▶ RECORDS FOR THIS EXERCISE
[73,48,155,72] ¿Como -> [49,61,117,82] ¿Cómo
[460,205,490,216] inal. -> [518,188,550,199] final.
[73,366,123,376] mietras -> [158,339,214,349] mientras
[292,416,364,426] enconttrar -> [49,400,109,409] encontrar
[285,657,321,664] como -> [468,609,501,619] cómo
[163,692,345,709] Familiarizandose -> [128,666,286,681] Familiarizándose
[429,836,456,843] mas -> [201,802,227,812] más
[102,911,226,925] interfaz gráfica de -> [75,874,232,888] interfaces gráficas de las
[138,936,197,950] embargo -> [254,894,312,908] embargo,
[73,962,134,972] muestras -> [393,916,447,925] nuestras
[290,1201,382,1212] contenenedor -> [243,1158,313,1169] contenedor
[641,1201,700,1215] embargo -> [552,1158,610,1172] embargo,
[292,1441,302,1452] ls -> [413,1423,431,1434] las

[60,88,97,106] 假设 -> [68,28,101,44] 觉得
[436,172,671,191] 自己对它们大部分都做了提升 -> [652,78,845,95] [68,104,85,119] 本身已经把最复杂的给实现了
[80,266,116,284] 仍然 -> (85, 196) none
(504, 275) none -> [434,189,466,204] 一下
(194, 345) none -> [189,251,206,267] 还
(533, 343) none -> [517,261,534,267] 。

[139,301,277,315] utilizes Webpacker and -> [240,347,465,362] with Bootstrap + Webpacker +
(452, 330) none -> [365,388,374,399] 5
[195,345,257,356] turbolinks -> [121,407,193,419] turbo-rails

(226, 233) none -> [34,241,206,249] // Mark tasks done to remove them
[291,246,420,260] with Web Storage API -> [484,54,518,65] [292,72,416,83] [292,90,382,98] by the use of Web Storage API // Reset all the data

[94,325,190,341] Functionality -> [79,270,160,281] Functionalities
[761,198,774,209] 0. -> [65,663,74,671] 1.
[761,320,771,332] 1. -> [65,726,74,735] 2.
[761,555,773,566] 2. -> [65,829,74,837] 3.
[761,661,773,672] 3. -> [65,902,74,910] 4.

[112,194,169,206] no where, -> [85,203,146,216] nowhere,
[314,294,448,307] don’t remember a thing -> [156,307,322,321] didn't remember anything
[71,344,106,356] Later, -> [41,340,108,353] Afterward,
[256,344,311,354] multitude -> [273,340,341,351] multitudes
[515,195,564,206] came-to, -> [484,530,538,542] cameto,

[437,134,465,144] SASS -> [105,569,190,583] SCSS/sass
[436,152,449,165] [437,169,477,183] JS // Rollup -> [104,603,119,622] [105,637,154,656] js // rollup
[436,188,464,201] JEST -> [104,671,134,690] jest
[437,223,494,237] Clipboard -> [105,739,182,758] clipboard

▶ TASK BRIEF
Return exactly the lines from the line holding "[80,266,116,284] 仍然 -> (85, 196) none" to the last line of the data, with both of those lines included and nothing added.

▶ EXERCISE OUTPUT
[80,266,116,284] 仍然 -> (85, 196) none
(504, 275) none -> [434,189,466,204] 一下
(194, 345) none -> [189,251,206,267] 还
(533, 343) none -> [517,261,534,267] 。

[139,301,277,315] utilizes Webpacker and -> [240,347,465,362] with Bootstrap + Webpacker +
(452, 330) none -> [365,388,374,399] 5
[195,345,257,356] turbolinks -> [121,407,193,419] turbo-rails

(226, 233) none -> [34,241,206,249] // Mark tasks done to remove them
[291,246,420,260] with Web Storage API -> [484,54,518,65] [292,72,416,83] [292,90,382,98] by the use of Web Storage API // Reset all the data

[94,325,190,341] Functionality -> [79,270,160,281] Functionalities
[761,198,774,209] 0. -> [65,663,74,671] 1.
[761,320,771,332] 1. -> [65,726,74,735] 2.
[761,555,773,566] 2. -> [65,829,74,837] 3.
[761,661,773,672] 3. -> [65,902,74,910] 4.

[112,194,169,206] no where, -> [85,203,146,216] nowhere,
[314,294,448,307] don’t remember a thing -> [156,307,322,321] didn't remember anything
[71,344,106,356] Later, -> [41,340,108,353] Afterward,
[256,344,311,354] multitude -> [273,340,341,351] multitudes
[515,195,564,206] came-to, -> [484,530,538,542] cameto,

[437,134,465,144] SASS -> [105,569,190,583] SCSS/sass
[436,152,449,165] [437,169,477,183] JS // Rollup -> [104,603,119,622] [105,637,154,656] js // rollup
[436,188,464,201] JEST -> [104,671,134,690] jest
[437,223,494,237] Clipboard -> [105,739,182,758] clipboard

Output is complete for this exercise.